You know why author sites are the worst?
Two reasons. First, because authors are least likely to have any interest in marketing. They just want to write. They want to trust someone to do it for them. And there’s nothing wrong with that. But when you put a job in someone else’s hands, you need to know they are competent to do it. Too often, they’re not. But you don’t know that.
Know why they’re not competent? Because they don’t know marketing any better than you do. They just know how to use Wordpress. It’s not enough.
Secondly, because too many designers who don’t know marketing target authors. Know why? Author sites are dead easy. No ecommerce.
Building a “showcase” for an author is faster and easier than building an ecommerce site with 100 products in a shopping cart with tax tables and real time shipping.
The faster they can knock off a site, the more profit there is to be had.
The whole thing sucks
I don’t know why it gets to me, but it does. I wish I could make it stop, but I can’t any more than I can make any injustices of the world stop.
So I write about it. At least that’s something I can do.
Doing something is better than doing nothing.
If you have an author site, how’s it doing?
What I wrote this week…
“What Should I Do With My Life?” Not Read This Book, For Starters.
Mr. Pulitzer Told Her To Get Thrown In An Insane Asylum So She did
Clicking the ❤ is a nice way to say you enjoy my writing. Plus? It’s free :)
Reading in email? Click the title to leave a comment.
Thanks for reading and have a great weekend!
xo,
Linda
I'm totally ignorant of websites, and have no idea what conversion is. I use Godaddy, because it was easy to build. Supposedly, it only takes an hour, but it took me a month to get it looking decent. Am I happy with Godaddy?
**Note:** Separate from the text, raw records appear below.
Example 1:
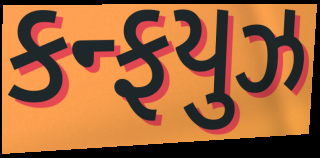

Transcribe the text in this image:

કન્ફયુઝ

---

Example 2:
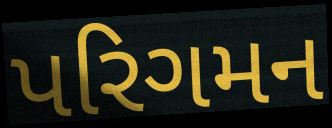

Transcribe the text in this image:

પરિગમન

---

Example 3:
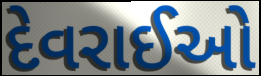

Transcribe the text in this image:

દેવરાઈઓ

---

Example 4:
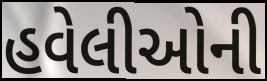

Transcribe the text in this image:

હવેલીઓની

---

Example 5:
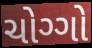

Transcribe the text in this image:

ચોગ્ગો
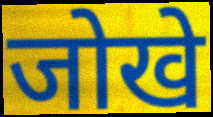
जोखे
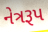
નેત્રરૂપ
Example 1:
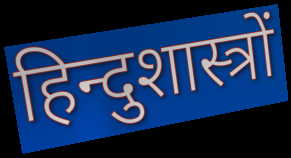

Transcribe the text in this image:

हिन्दुशास्त्रों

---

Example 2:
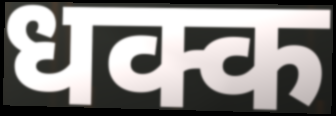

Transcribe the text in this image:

धक्क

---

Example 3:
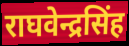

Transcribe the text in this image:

राघवेन्द्रसिंह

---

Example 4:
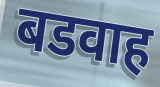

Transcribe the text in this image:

बडवाह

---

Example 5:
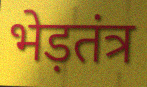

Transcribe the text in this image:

भेड़तंत्र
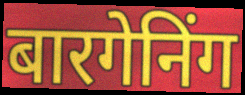
बारगेनिंग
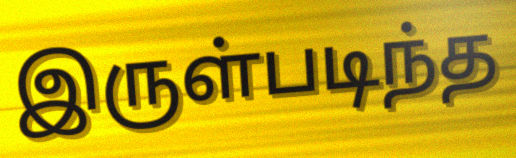
இருள்படிந்த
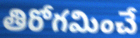
తిరోగమించే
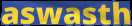
aswasth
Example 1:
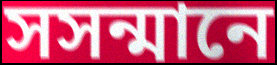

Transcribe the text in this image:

সসন্মানে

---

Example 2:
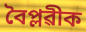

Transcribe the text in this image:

বৈপ্লৱীক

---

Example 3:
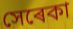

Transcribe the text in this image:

সেৰেকা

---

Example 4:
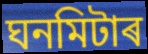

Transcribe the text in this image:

ঘনমিটাৰ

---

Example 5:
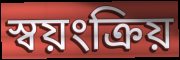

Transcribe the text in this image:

স্বয়ংক্ৰিয়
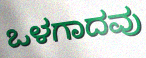
ಒಳಗಾದವು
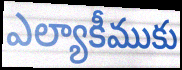
ఎల్యాకీముకు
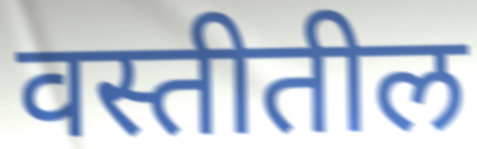
वस्तीतील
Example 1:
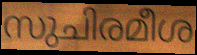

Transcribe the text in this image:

സുചിരമീശ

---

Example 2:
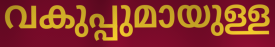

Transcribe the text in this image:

വകുപ്പുമായുള്ള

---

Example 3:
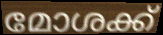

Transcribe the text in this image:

മോശക്ക്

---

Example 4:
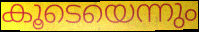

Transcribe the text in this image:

കൂടെയെന്നും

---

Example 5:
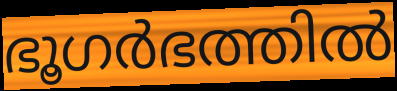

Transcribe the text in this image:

ഭൂഗർഭത്തിൽ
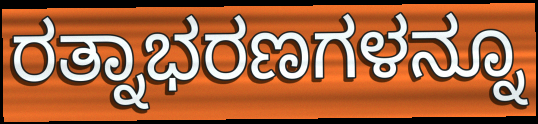
ರತ್ನಾಭರಣಗಳನ್ನೂ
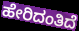
ಹೇರಿದಂತಿದೆ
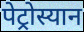
पेट्रोस्यान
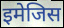
इमेजिस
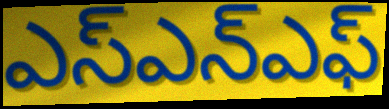
ఎస్ఎన్ఎఫ్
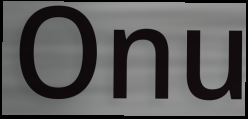
Onu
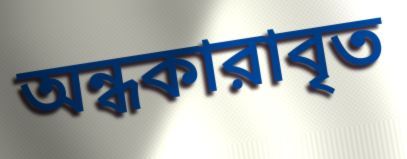
অন্ধকারাবৃত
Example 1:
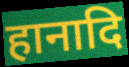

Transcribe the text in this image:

हानादि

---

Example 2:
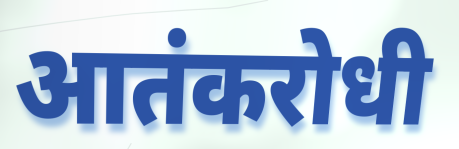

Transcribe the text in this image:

आतंकरोधी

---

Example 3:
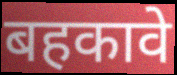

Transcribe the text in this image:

No, they keep changing stuff that makes it tougher to put my short stories up, so I use it mostly for my email list newsletter. And I show my books on it. If you saw it, you would howl with pain.
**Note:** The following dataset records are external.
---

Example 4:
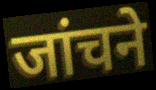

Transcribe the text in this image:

जांचने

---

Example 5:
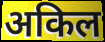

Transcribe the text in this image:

अकिल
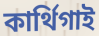
কার্থিগাই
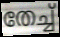
തേച്ച്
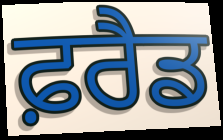
ਫ਼ਰੈਡ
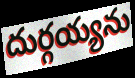
దుర్గయ్యను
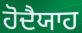
ਹੋਦੈਯਾਹ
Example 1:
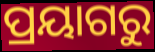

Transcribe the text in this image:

ପ୍ରୟାଗରୁ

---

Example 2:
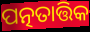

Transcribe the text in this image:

ପତ୍ନତାତ୍ତିକ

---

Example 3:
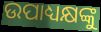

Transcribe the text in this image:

ଉପାଧ୍ୟକ୍ଷଙ୍କୁ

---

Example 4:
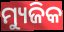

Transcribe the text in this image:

ମ୍ୟୁଜିକ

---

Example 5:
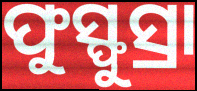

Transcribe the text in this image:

ଫୁସ୍ଫୁସ୍ରା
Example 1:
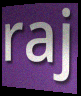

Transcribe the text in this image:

raj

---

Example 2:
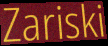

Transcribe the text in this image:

Zariski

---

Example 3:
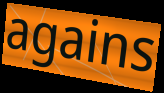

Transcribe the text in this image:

agains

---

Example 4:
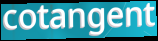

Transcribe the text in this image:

cotangent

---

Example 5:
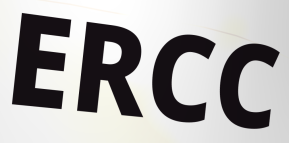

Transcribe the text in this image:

ERCC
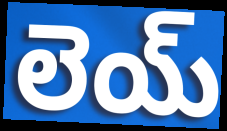
లెయ్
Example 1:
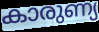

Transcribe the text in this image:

കാരുണ്യ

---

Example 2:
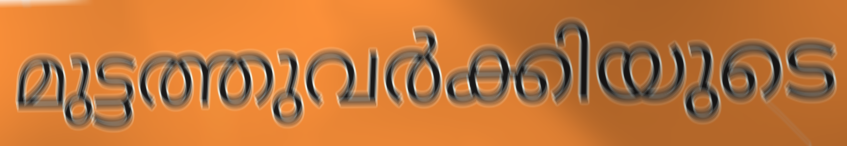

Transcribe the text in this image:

മുട്ടത്തുവർക്കിയുടെ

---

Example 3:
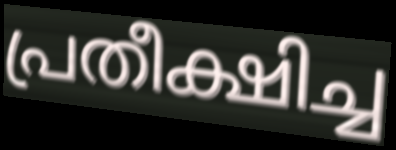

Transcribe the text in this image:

പ്രതീക്ഷിച്ച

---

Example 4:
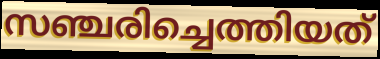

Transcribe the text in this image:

സഞ്ചരിച്ചെത്തിയത്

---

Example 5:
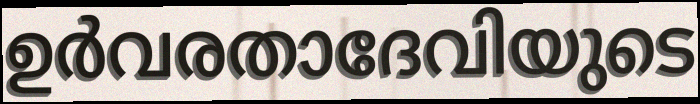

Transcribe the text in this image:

ഉർവരതാദേവിയുടെ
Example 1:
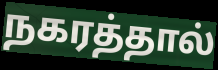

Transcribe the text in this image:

நகரத்தால்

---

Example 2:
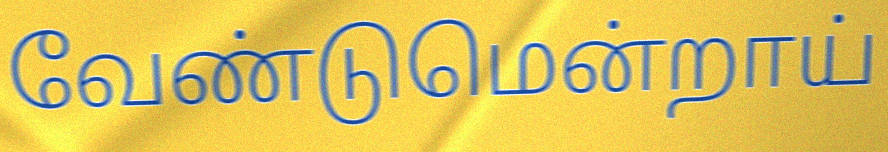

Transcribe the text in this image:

வேண்டுமென்றாய்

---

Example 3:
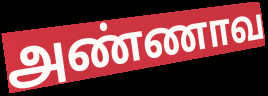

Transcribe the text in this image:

அண்ணாவ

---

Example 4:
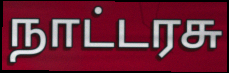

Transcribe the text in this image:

நாட்டரசு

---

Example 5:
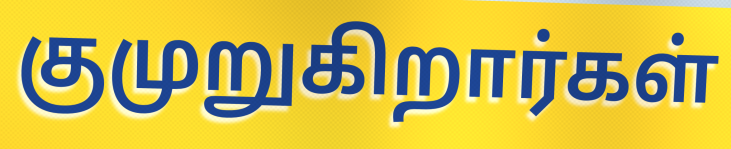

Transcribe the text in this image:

குமுறுகிறார்கள்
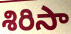
శిరిసా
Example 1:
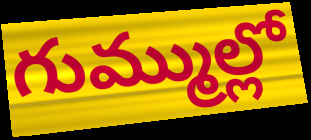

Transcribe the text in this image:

గుమ్ముల్లో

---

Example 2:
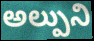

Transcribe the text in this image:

అల్పుని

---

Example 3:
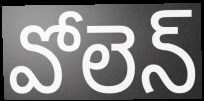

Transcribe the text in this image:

వోలెన్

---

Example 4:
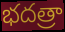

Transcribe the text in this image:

భదత్రా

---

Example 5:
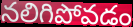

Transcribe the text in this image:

నలిగిపోవడం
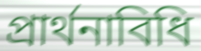
প্রার্থনাবিধি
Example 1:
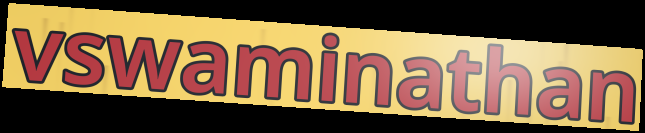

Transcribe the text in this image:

vswaminathan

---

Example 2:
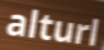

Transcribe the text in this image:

alturl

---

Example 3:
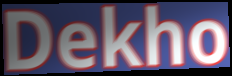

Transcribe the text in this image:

Dekho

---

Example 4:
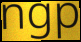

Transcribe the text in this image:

ngp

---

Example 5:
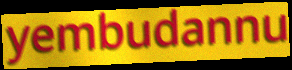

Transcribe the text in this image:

yembudannu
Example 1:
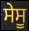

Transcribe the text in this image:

ਸੇਸੂ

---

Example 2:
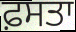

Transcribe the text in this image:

ਫ਼ਸਤਾ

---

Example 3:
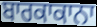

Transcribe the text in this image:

ਬਾਰਕਾਕਾਨਾ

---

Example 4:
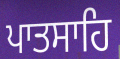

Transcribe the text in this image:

ਪਾਤਸਾਹਿ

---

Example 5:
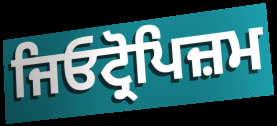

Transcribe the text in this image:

ਜਿਓਟ੍ਰੋਪਿਜ਼ਮ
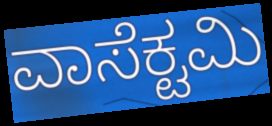
ವಾಸೆಕ್ಟಮಿ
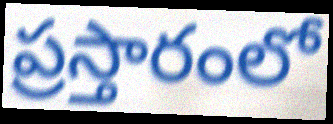
ప్రస్తారంలో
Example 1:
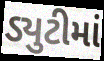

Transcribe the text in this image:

ડ્યુટીમાં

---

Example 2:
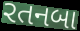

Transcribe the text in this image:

રતનબા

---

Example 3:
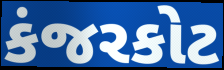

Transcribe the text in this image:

કંજરકોટ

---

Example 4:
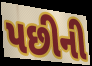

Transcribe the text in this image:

પછીની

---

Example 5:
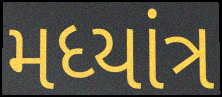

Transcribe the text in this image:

મધ્યાંત્ર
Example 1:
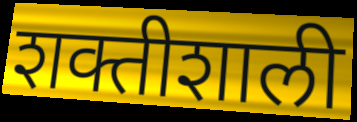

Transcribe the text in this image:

शक्तीशाली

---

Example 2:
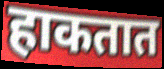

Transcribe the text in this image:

हाकतात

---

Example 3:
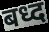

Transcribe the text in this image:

बध्द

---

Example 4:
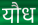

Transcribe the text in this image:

यौध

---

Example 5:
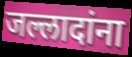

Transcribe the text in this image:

जल्लादांना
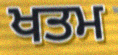
ਖਤਮ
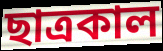
ছাত্রকাল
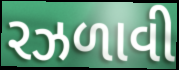
રઝળાવી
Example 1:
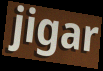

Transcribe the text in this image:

jigar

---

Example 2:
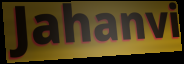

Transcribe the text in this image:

Jahanvi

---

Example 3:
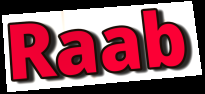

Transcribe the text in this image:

Raab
Ok— yes I have a website. I’ve redesigned it several times. I’m not for sure what it’s supposed to do. I get Ahfed’s (or however you spell it) monthly report. Yes, I rank in the top 30 for some key words. I get about 300 visits per month. The site introduces me, advertises my upcoming book, collects emails, and points to my social media following. The bounce rate is 87%. That’s super bad, right? I used to blog but don’t these days. I also use it as a link holder, instead of Linktree or Beacons. One page directs people to a newsletter signup, a YouTube channel, and a list of resources (with affiliate links). I use that page on IG and TikTok. Come to think of it — that traffic isn’t showing up in this stats because I’m tracking the conversions through Bit.ly and those numbers are good. — hmmm I’ll have to check into that. I’m not sure what else I should be using it for.